Übrigens seien es weniger die Einheimischen, die den Weg durchs Wohngebiet wählten, sondern mehr oder weniger ortskundige Auswärtige, die den Umweg – wenn es denn einer sei – über die Bogenstraße scheuten.

Diesen auswärtigen Schleichwegspezialisten hat die Stadt nun nicht einen, sondern gleich neun Riegel in der Leibnizstraße vorzulegen versucht, den obersten in der Nähe der Einmündung in die Bitzer Steige, den untersten an der der Max-Planck-Straße: kleine Verkehrsinseln, die sich von Straßenrand in den Straßenraum hineinschieben, ihn verengen und so einander entgegenkommende Fahrzeuge darin hindern, einfach aneinander vorbeizufahren: Eines muss immer warten; das hemmt den Verkehrsfluss und verleidet denen, die es öfters erleben, die Abkürzung.

Der Name stammt aus den 1980er-Jahren

Das Prinzip ist nicht neu; in Albstadt wurden Fahrbahnblockaden wie zum Beispiel große Pflanzkübel oder -kästen in den 1980er-Jahren eingeführt und vom Volksmund "Czernoch-Nasen" getauft – Norbert Czernoch war seinerzeit Baubürgermeister und ein engagierter Verfechter dieser Form von Geschwindigkeitsregulierung.

Indes haben die "Czernoch-Nasen" nicht nur Freunde: Alfred Stauß, vor dessen Gartentür die am weitesten talwärts gelegene Inselbake aufragt, hält gar nichts von derartigen Verkehrsbarrieren: Zum einen, argumentiert er, seien sie ungeeignet, den Verkehrslärm zu verringern; im Zweifelsfall verursache die Stop-and-Go-Fahrerei an den Inseln eher mehr als weniger davon. Zum anderen machten die Inseln den Straßenraum an den Einmündungen der Seitenstraßen unübersichtlicher und den Fahrzeugverkehr dadurch gefährlicher.

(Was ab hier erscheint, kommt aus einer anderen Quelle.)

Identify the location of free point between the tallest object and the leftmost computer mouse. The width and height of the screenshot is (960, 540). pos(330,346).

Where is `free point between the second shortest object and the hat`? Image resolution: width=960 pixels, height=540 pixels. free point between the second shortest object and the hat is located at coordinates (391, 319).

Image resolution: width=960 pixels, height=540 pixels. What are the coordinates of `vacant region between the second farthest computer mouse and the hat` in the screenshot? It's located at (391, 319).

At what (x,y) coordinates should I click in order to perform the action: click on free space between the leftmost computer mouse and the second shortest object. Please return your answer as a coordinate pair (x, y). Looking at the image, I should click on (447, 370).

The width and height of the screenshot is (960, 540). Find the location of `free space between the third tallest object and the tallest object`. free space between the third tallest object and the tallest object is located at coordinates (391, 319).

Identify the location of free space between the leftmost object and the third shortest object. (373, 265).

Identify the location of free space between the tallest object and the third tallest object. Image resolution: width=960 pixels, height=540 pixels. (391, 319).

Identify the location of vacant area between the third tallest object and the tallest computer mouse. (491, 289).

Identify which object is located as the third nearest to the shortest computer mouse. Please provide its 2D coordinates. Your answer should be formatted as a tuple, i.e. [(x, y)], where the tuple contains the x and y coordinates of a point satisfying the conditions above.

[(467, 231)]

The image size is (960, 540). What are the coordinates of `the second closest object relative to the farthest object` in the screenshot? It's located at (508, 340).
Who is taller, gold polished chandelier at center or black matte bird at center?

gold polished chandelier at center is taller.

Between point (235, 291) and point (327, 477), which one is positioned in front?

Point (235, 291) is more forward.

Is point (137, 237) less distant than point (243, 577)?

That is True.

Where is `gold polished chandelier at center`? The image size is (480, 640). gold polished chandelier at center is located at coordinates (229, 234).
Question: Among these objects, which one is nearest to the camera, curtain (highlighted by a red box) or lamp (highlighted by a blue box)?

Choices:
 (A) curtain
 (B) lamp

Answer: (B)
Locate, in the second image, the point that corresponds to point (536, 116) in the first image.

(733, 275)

Stadt sieht bislang keinen Grund zum Handeln

Stauß plädiert dafür, die Inseln wieder zu entfernen und die Autofahrer stattdessen durch eine elektronische Geschwindigkeitsanzeige zum langsamen Fahrern zu motivieren. Eine entsprechende Eingabe an den Oberbürgermeister hat er 40-fach ausgefertigt und in die Briefkästen in seiner Nachbarschaft geworfen: Wer sich seiner Forderung anschließe, der möge doch unterschreiben und den Brief dann an die Stadt schicken.

Die kennt das Schreiben mittlerweile. Allerdings zeigt Ursula Schurer derzeit keine Neigung, den seit vier Monaten laufenden Test – denn mehr sei der Einsatz der lediglich im Asphalt verschraubten Inseln momentan noch nicht – jetzt schon abzubrechen.

"Wir wollen wissen, ob die Maßnahme wirkt, und das können wir jetzt noch; dafür ist es noch viel zu früh. Wie haben doch gerade erst angefangen", so Schurer.